Adoh Ratu Cedhak Watu

Ratu dan batu itu sejatinya selalu berdekatan. Masih gak percaya? Lihatlah rumah atau istana para raja atau para pangeran pada umumnya berdinding batu-batu tebal menjadikan kokoh nan perkasa.

Pada masa kini, keperkasaan, keanggunan, dan juga kemegahan rumah berdinding batu para raja dan pangeran itu juga terwarisi menjadi kebiasaan sebuah rumah dinas atau rumah pribadi para pejabat pemerintah dan juga pejabat negara, dan juga para priyayi yang dari sononya memang sudah turah-turah harta karunnya. Lantas, apa salah seandainya rakyat biasa punya rumah yang juga berdinding batu nan kokoh dan megah? Gak ada yang salah kok.

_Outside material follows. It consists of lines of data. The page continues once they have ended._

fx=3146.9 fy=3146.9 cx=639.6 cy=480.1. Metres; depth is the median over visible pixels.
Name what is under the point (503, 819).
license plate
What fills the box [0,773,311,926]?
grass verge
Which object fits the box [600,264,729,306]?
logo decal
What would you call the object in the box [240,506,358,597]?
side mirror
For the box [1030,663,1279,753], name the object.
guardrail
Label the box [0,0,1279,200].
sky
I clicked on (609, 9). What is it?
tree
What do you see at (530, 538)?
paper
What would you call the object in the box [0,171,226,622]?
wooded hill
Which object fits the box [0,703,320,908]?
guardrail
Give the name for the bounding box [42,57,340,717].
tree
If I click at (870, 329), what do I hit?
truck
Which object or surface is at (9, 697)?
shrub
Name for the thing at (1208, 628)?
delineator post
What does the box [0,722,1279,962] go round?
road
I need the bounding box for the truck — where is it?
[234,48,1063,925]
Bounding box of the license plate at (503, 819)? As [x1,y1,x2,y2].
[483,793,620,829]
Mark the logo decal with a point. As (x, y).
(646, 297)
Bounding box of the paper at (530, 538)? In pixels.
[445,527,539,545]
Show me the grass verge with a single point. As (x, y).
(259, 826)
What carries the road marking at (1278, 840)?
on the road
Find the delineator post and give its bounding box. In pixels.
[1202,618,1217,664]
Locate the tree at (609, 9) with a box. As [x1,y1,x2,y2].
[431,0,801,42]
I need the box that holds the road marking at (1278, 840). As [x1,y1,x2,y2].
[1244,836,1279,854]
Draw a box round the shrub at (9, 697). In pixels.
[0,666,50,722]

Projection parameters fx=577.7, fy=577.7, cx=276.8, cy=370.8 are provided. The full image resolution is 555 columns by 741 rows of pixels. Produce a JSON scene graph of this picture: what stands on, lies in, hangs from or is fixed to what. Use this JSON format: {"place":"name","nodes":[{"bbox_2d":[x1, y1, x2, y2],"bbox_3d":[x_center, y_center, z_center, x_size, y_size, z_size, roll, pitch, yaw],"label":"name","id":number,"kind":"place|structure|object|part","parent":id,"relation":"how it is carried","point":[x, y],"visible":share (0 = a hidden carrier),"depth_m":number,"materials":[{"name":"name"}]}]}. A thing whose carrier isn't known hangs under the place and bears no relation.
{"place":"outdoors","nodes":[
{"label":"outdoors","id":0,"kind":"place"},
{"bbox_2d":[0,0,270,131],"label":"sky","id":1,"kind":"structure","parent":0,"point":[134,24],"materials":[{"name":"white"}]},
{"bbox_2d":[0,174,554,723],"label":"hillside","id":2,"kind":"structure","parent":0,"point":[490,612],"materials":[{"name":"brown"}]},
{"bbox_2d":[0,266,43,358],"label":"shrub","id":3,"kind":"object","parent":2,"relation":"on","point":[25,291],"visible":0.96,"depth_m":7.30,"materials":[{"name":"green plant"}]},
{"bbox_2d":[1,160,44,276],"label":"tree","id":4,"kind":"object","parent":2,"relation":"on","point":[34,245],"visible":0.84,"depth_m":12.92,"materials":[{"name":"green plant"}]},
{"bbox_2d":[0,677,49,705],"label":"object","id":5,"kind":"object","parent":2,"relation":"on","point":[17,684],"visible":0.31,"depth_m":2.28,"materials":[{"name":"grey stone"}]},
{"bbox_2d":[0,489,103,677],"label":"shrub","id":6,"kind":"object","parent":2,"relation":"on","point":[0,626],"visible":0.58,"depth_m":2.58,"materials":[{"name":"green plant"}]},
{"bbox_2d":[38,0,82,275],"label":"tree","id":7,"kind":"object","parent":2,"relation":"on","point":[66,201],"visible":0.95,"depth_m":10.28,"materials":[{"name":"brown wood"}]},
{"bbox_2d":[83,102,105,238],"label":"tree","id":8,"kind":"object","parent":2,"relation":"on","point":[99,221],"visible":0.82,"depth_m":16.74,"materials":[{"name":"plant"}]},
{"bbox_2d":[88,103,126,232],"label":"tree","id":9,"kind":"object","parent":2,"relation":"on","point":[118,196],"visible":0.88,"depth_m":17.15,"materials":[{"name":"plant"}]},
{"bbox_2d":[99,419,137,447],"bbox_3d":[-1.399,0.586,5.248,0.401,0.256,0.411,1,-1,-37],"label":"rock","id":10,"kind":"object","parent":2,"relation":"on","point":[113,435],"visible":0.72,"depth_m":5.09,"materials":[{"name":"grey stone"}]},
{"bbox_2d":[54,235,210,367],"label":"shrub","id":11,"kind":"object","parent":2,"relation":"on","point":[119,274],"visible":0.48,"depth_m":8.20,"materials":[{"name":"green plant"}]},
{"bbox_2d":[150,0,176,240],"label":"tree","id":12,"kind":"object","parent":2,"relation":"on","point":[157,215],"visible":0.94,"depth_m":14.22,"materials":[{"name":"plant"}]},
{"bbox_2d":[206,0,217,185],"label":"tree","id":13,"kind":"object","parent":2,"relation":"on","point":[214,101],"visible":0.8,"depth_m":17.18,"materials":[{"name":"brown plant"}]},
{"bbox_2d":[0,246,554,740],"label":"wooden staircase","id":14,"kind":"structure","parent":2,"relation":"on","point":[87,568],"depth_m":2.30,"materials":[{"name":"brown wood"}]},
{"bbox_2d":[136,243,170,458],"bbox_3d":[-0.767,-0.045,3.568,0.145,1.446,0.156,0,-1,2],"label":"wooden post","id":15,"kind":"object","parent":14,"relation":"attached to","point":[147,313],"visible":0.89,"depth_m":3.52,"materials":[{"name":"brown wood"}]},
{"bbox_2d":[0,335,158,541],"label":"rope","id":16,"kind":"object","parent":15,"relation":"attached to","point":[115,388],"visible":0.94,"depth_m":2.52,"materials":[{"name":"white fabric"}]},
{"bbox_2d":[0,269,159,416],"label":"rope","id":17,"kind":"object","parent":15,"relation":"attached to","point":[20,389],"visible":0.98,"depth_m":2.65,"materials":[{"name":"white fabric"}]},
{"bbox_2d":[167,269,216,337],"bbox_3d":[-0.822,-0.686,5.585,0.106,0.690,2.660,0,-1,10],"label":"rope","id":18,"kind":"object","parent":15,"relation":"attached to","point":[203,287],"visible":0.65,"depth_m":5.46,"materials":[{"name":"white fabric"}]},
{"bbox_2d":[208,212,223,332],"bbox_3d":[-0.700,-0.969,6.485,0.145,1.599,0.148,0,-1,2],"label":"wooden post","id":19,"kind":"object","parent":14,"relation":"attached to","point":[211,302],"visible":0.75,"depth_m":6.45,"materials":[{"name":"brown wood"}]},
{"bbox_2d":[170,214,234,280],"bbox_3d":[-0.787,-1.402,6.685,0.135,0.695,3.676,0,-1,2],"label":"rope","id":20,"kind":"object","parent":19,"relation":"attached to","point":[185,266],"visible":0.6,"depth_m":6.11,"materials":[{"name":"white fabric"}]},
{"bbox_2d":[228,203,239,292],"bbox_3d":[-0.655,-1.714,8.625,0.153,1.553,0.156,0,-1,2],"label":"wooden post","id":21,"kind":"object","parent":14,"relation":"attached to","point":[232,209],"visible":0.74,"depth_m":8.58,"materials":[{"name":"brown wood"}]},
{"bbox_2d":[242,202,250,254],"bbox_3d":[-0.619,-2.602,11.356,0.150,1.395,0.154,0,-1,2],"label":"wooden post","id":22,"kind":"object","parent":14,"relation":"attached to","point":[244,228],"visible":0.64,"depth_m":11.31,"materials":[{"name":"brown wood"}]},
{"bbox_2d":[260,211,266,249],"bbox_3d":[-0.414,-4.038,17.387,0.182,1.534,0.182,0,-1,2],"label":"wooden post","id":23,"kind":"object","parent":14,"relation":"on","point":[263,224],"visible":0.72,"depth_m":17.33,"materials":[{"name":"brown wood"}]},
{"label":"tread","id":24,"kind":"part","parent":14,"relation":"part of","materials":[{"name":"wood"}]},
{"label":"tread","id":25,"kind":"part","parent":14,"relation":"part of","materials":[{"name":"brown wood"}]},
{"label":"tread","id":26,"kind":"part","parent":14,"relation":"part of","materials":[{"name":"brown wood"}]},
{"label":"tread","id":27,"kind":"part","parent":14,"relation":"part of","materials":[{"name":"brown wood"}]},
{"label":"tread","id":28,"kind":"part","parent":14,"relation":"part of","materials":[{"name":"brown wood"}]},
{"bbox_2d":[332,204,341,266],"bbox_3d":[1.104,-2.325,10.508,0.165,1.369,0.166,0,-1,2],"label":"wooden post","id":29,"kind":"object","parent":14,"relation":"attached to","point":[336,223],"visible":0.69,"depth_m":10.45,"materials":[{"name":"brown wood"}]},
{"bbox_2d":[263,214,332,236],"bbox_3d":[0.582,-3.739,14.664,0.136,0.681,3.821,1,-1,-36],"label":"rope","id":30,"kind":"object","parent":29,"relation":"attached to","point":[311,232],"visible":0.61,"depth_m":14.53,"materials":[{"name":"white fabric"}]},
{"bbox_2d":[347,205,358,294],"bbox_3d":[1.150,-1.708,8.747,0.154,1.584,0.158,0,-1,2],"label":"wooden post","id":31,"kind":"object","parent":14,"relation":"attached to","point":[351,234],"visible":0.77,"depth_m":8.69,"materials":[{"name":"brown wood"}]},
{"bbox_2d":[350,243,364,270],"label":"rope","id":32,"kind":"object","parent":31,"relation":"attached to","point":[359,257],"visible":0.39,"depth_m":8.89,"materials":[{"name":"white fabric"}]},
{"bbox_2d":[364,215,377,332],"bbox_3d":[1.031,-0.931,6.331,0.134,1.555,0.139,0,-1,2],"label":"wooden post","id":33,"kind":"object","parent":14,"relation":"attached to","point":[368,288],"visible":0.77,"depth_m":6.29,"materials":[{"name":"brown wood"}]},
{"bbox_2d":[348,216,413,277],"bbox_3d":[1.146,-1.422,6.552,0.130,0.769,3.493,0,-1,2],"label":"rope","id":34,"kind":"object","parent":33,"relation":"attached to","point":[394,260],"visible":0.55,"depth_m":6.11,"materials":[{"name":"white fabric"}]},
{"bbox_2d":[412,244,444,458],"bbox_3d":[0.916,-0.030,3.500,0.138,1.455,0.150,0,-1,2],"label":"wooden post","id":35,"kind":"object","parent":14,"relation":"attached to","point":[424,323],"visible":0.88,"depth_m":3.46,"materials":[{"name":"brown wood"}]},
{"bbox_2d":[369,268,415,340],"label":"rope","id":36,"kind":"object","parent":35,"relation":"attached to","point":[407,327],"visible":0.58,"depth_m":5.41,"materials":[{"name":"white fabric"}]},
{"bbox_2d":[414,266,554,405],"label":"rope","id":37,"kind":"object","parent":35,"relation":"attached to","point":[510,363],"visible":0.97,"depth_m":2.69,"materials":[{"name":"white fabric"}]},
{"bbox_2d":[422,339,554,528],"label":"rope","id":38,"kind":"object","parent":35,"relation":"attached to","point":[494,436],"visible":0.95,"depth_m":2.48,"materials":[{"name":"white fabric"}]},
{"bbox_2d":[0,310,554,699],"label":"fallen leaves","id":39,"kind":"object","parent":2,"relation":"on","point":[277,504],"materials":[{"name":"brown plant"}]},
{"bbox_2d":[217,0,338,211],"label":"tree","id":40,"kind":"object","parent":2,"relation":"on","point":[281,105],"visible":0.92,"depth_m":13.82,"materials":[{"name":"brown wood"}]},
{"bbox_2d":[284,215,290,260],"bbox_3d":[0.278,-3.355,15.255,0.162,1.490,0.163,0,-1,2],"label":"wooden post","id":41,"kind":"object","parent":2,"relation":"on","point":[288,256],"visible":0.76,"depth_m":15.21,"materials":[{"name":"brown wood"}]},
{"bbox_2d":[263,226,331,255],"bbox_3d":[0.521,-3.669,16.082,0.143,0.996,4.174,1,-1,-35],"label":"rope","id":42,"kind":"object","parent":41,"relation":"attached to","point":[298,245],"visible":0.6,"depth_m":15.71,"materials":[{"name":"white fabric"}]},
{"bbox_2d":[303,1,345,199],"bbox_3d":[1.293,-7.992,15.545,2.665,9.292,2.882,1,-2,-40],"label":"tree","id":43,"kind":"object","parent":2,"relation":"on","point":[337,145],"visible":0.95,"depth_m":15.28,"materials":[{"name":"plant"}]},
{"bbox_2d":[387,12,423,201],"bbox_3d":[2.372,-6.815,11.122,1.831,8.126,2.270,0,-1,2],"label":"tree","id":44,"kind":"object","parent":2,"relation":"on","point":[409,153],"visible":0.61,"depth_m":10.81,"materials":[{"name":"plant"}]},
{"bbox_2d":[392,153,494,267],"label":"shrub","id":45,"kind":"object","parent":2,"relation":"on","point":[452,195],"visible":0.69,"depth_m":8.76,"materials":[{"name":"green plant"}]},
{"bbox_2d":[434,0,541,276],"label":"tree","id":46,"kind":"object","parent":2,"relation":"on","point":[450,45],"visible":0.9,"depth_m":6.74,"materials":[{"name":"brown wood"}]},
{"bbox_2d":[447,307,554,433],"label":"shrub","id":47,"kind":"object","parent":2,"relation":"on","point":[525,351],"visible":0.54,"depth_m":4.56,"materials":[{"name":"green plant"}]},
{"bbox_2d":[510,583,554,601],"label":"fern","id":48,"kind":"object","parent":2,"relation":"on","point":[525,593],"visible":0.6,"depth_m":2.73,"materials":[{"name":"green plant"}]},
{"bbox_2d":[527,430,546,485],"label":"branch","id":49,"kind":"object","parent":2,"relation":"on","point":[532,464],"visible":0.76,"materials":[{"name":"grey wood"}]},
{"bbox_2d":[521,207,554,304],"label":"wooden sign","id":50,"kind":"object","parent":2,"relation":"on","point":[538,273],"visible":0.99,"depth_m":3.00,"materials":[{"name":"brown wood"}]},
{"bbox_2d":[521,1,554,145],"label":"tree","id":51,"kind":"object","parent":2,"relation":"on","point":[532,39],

Rakyat biasa juga memiliki kesempatan membuat rumah dinding batu megah dan perkasa. Dulu-dulu orang gampang terperangkap, “Ooo.. itu bisa sugih ndrebala ki pancen nduwe buta ijo, thuyule akeh, dll-dsb.” Dalam konteks kekinian, bisa dipastikan bagaimana jerih lelah usahanya yang tiada henti pagi-siang-malam. Bagaimana seseorang memutar otak dan mempergunakan kecerdasan akal, kecerdasan emosional, dan juga kecerdasan spiritualnya sehingga mampu mewujudkan keberhasilan itu dalam rumah berdinding batu yang megah dan perkasa itu.

Lha, kalo bisa mbangun rumah gedung magrong-magrong itu karena menyalahgunakan kewenangannya, mlekotho orang lain, atau singkat kata dari hasil usaha yang gak bener itu gimana? Itulah konteks kekinian dari nduwe prewangan, nduwe buta ijo, ngingu thuyul, dan sejenisnya itu.

Lantas, terus apa hubungannya dengan “adoh ratu cedhak watu”?

Ensiklopedia Gunungkidul (2013) menuliskan, “Adoh ratu cedhak ratu” adalah ungkapan klasik masyarakat Gunungkidul mempunyai arti “jauh ratu dekat batu”. Ungkapan yang menggambarkan letak geografis yang jauh dari pusat pemerintahan (istana di kutha nagara sana). Walaupun mereka lebih mengenal kehidupan sawah, ladang, gunung dan bebatuan dan agak tertinggal dalam akses informasi, ekonomi dan politik, bukan berarti peradaban mereka lebih rendah.

Ungkapan orang Jawa, adoh ratu cedak watu sejatinya adalah metafora sikap andhap asor atau kerendah-hatian. Mereka selalu merasa masih harus senantiasa belajar kepada alam tentang makna hidup yang sesungguhnya, dan belajar hidup jauh dari adab keraton yang adi luhung.

Jadi, bagi masyarakat Gunungkidul, antara RATU dan BATU itu sesungguhnya tidak “adoh” khan? Batu-batu cadas kapur di perbukitan dan batu-batu kapur yang terpendam di bawah lapis tanah di pekarangan dan ladang itu telah menjadi “RATU”, telah menginspirasi masyarakat untuk bisa hidup berdekatan dengan BATU dan “membuat ROTI dari BATU”.

Gak percaya? Lihatlah, terasering batu tertata rapi di perbukitan Gunungkidul itu? Terasering itu menjadi benteng kokoh menahan laju erosi tanah, sehingga ladang-ladang perbukitan tetap dapat digunakan para among tani untuk tetap bisa menanam padi atau palawija.

Lihatlah, rakyat para penggergaji batu atau penambang batu itu. Dari tetesan keringat mereka, SPP anak bisa terbayarkan. Buku tulis, pensil, bollpoint bisa dibeli. Anak-anaknya bisa lulus sekolah sampai tuntas. Dari bongkah-bongkah dan balok-balok gergajian batu itu juga tumbuh generasi tangguh pekerja keras, dan juga ada pengusaha, enterpreneur, birokrat, ekonom, akuntan, dokter, lawyer, insinyur, sastrawan, seniman, filsuf, dll.

Batu itu sesungguhnya menjadi simbol kehadiran “ratuning urip”, Sang Pengada kehidupan yang dekat di hati. Penginspirasi hidup kreatif masyarakat penghuni tanah perbukitan karst di sebelah timur Kali Opak yang disebut kula wangsa Gunungkidul itu.